• _DIRECTIVES_:
[a] Please answer these about the ljungbox code, one answer per line:
(i) What is the default value of alpha?
(ii) What happens when box_pierce is set to True?
(iii) What name does the statistic get when box_pierce is False?
[b] Reproduce word for word the part of the ljungbox code between "column = vdf_columns_names([column], vdf)[0]" and "n = vdf[column].count()", inclusive.

• _EXCERPTED TEXT_:
________________________
Esempio n. 1
0
def ljungbox(
    vdf: vDataFrame,
    column: str,
    ts: str,
    by: list = [],
    p: int = 1,
    alpha: float = 0.05,
    box_pierce: bool = False,
):
    """
---------------------------------------------------------------------------
Ljung–Box test (whether any of a group of autocorrelations of a time series 
are different from zero).

Parameters
----------
vdf: vDataFrame
    Input vDataFrame.
column: str
    Input vcolumn to test.
ts: str
    vcolumn used as timeline. It will be to use to order the data. It can be
    a numerical or type date like (date, datetime, timestamp...) vcolumn.
by: list, optional
    vcolumns used in the partition.
p: int, optional
    Number of lags to consider in the test.
alpha: float, optional
    Significance Level. Probability to accept H0.
box_pierce: bool
    If set to True, the Box-Pierce statistic will be used.

Returns
-------
tablesample
    An object containing the result. For more information, see
    utilities.tablesample.
    """
    check_types(
        [
            ("ts", ts, [str],),
            ("column", column, [str],),
            ("by", by, [list],),
            ("p", p, [int, float],),
            ("alpha", alpha, [int, float],),
            ("box_pierce", box_pierce, [bool],),
            ("vdf", vdf, [vDataFrame,],),
        ],
    )
    columns_check([column] + [ts] + by, vdf)
    column = vdf_columns_names([column], vdf)[0]
    ts = vdf_columns_names([ts], vdf)[0]
    by = vdf_columns_names(by, vdf)
    acf = vdf.acf(column=column, ts=ts, by=by, p=p, show=False)
    if p >= 2:
        acf = acf.values["value"]
    else:
        acf = [acf]
    n = vdf[column].count()
    name = (
        "Ljung–Box Test Statistic" if not (box_pierce) else "Box-Pierce Test Statistic"
    )
    result = tablesample(
        {"index": [], name: [], "p_value": [], "Serial Correlation": []}
    )
    Q = 0
    for k in range(p):
        div = n - k - 1 if not (box_pierce) else 1
        mult = n * (n + 2) if not (box_pierce) else n
        Q += mult * acf[k] ** 2 / div
        pvalue = chi2.sf(Q, k + 1)
________________________
• _RECORDED INFORMATION_:

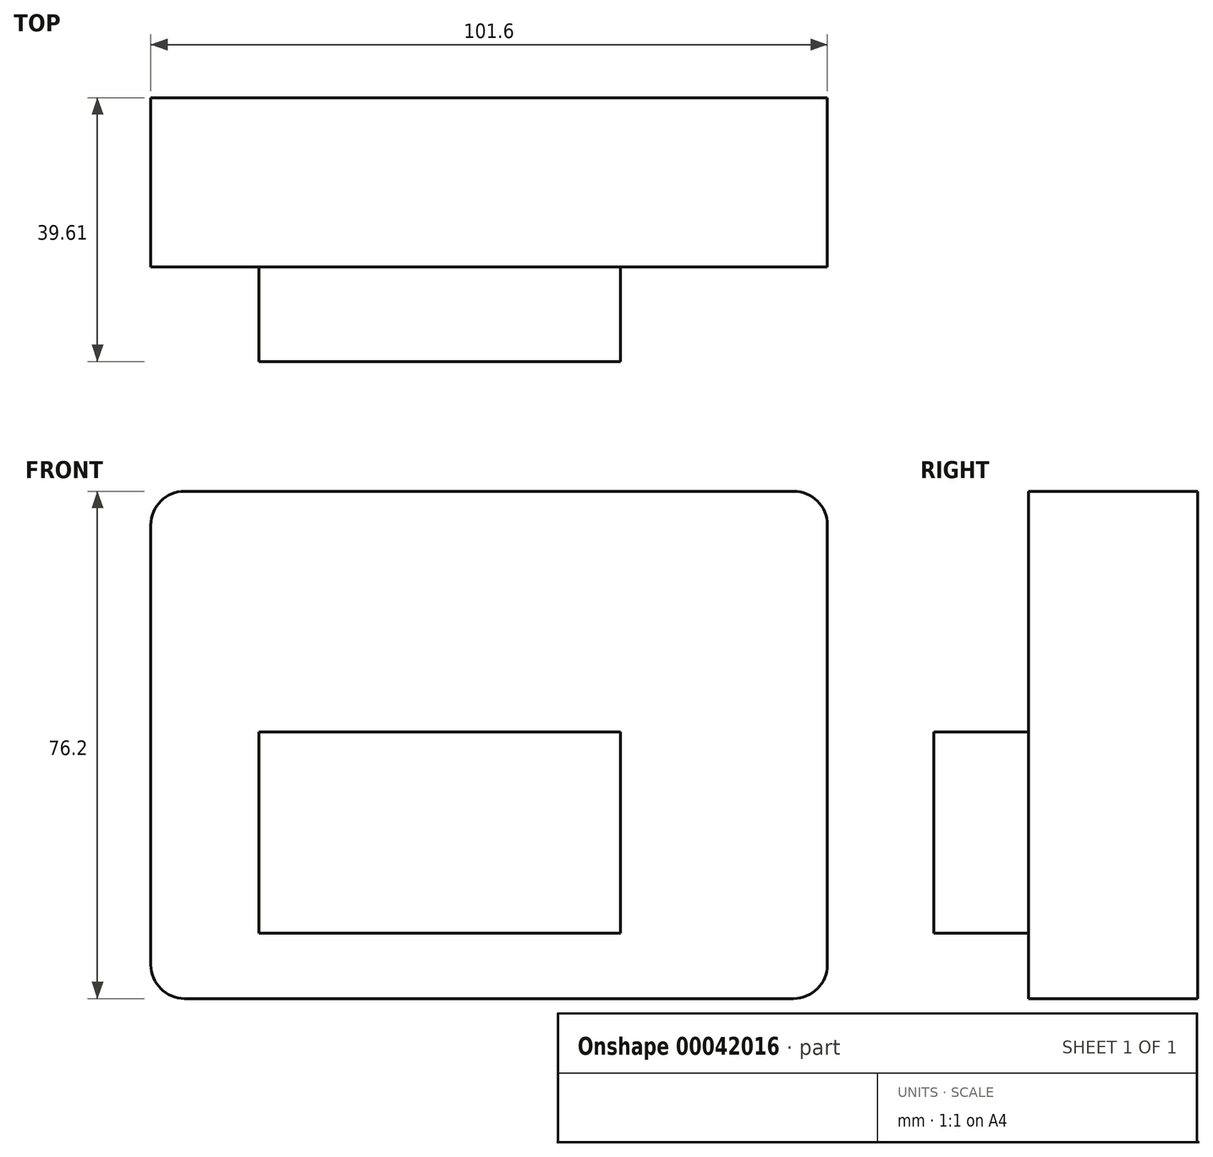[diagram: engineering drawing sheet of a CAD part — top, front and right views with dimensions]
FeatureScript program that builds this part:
________________________
• _RESULTS OF THE TASKS_:
[a]
(i) 0.05
(ii) The Box-Pierce statistic is used.
(iii) "Ljung–Box Test Statistic"

[b]
column = vdf_columns_names([column], vdf)[0]
    ts = vdf_columns_names([ts], vdf)[0]
    by = vdf_columns_names(by, vdf)
    acf = vdf.acf(column=column, ts=ts, by=by, p=p, show=False)
    if p >= 2:
        acf = acf.values["value"]
    else:
        acf = [acf]
    n = vdf[column].count()